Junge Familien beleben die Gemeinden in bürgerlichen Bezirken. Im Umland werden die Gotteshäuser zu klein

Junge bürgerliche Familien entdecken das Konservative neu und wollen ihren Kindern Werte und Traditionen vermitteln. Das beschert nicht nur den konfessionellen Kindergärten und Schulen Zulauf, sondern verhilft auch Kirchengemeinden in den bürgerlichen Bezirken in Berlin und im Umland derzeit zu einem ungeahnten Boom. Immer häufiger kommt es zudem vor, dass sich Familien in ihren Kirchen formal umgemeinden lassen, damit die Kinder zu einem bestimmten Konfirmandenunterricht gehen können. So hat sich herumgesprochen, dass Pfarrer Olaf Trenn von der Grunewaldkirche Jugendliche begeistert. Als er 1999 anfing, hatte er 32 Konfirmanden, dieses Jahr sind es 84. Ein Viertel der Jugendlichen sind nicht getauft. Die Grunewaldkirche ist keine Ausnahme mehr. Nach Berechnungen der evangelischen Landeskirche hat sich der Anteil der Konfirmanden pro Jahrgang in Berlin in den vergangenen fünf Jahren von 12,4 auf 14,4 Prozent erhöht. Im Berliner Umland hat er sich verdoppelt.
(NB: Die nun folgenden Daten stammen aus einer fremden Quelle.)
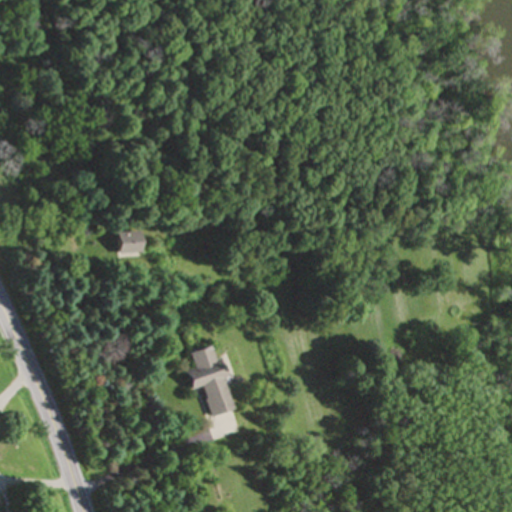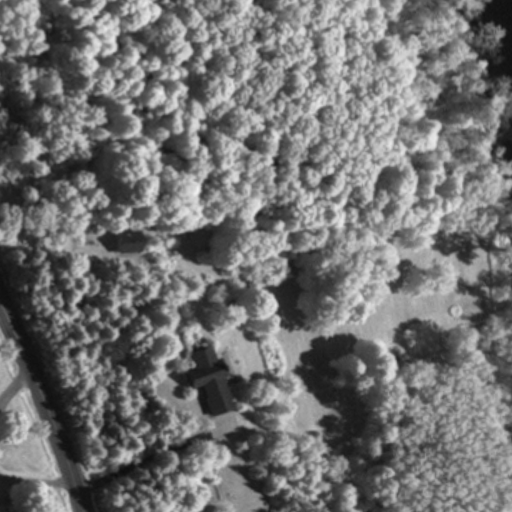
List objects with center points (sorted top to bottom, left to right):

Auch die selbstverständliche Religiosität, die Neuberliner aus Westdeutschland mitbringen, trägt vielerorts zur Wiederbelebung von Pfarreien bei. „Die kommen aus München, Hamburg und Köln und wollen sich ehrenamtlich einbringen, das ist für die ganz normal“, sagt eine Pfarrerin. So sind die Kirchenbänke in der Zions-, Sophien- oder Gethsemanegemeinde in Mitte und Prenzlauer Berg beim Familiengottesdienst auch an ganz normalen Sonntagen voll. Das gilt auch für Pfarreien in Lichterfelde, Wilmersdorf und Zehlendorf. Im Berliner Umland, sei es in Frohnau im Norden Berlins, in Falkensee im Westen oder in Kleinmachnow, Großziethen oder Mahlow im Süden, wachsen die Kirchengemeinden so stark, dass neu gebaut wird. Nach jahrelangen Diskussionen um Finanzkrisen, Gemeindefusionen und Kirchenverkäufe fällt die Bilanz für die Kirchen dieses Jahr am Pfingstfest – sozusagen das Gründungsdatum der christlichen Kirche –, positiver aus.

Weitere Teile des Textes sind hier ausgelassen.